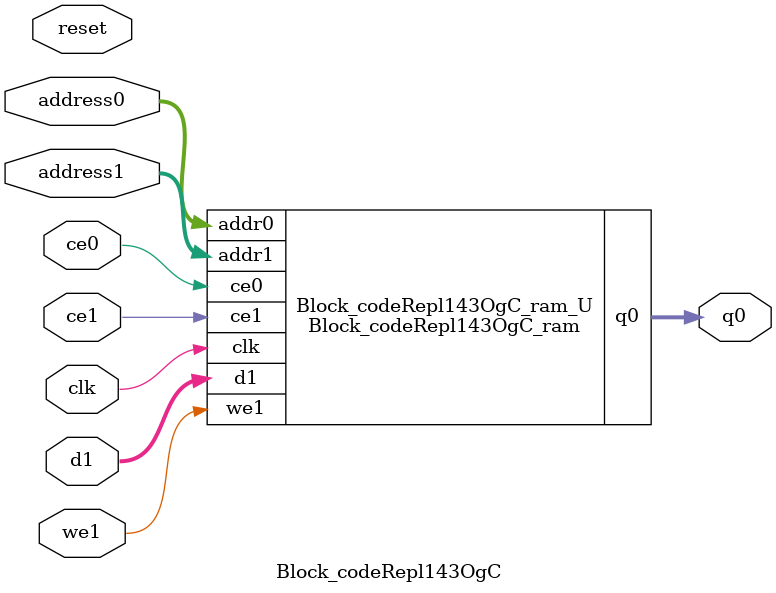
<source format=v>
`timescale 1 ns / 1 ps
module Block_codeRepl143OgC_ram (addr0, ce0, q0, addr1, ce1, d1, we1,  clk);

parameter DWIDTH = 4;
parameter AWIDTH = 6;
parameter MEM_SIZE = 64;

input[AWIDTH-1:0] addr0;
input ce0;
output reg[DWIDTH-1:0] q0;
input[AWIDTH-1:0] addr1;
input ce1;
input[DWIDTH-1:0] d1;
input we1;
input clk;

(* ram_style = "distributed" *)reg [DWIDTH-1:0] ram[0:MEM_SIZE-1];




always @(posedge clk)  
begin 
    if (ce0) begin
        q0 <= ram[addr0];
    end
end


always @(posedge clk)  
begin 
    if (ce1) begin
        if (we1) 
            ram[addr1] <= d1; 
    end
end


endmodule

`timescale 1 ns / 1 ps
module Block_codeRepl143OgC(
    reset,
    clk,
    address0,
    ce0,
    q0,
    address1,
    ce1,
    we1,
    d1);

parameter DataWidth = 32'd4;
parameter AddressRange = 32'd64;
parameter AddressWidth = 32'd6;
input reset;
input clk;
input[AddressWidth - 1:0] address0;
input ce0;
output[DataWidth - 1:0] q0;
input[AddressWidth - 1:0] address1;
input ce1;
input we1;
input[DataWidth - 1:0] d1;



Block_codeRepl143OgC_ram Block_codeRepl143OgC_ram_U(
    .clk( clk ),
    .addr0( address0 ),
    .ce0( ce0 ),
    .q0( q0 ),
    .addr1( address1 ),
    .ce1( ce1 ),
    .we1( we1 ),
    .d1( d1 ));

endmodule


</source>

• **EXERCISE AIM**
Whenever the word "AddressWidth" appears in a line of the data above, that line counts. Say how many lines count, and nothing more.

• **OUTPUT FOR THIS TASK**
3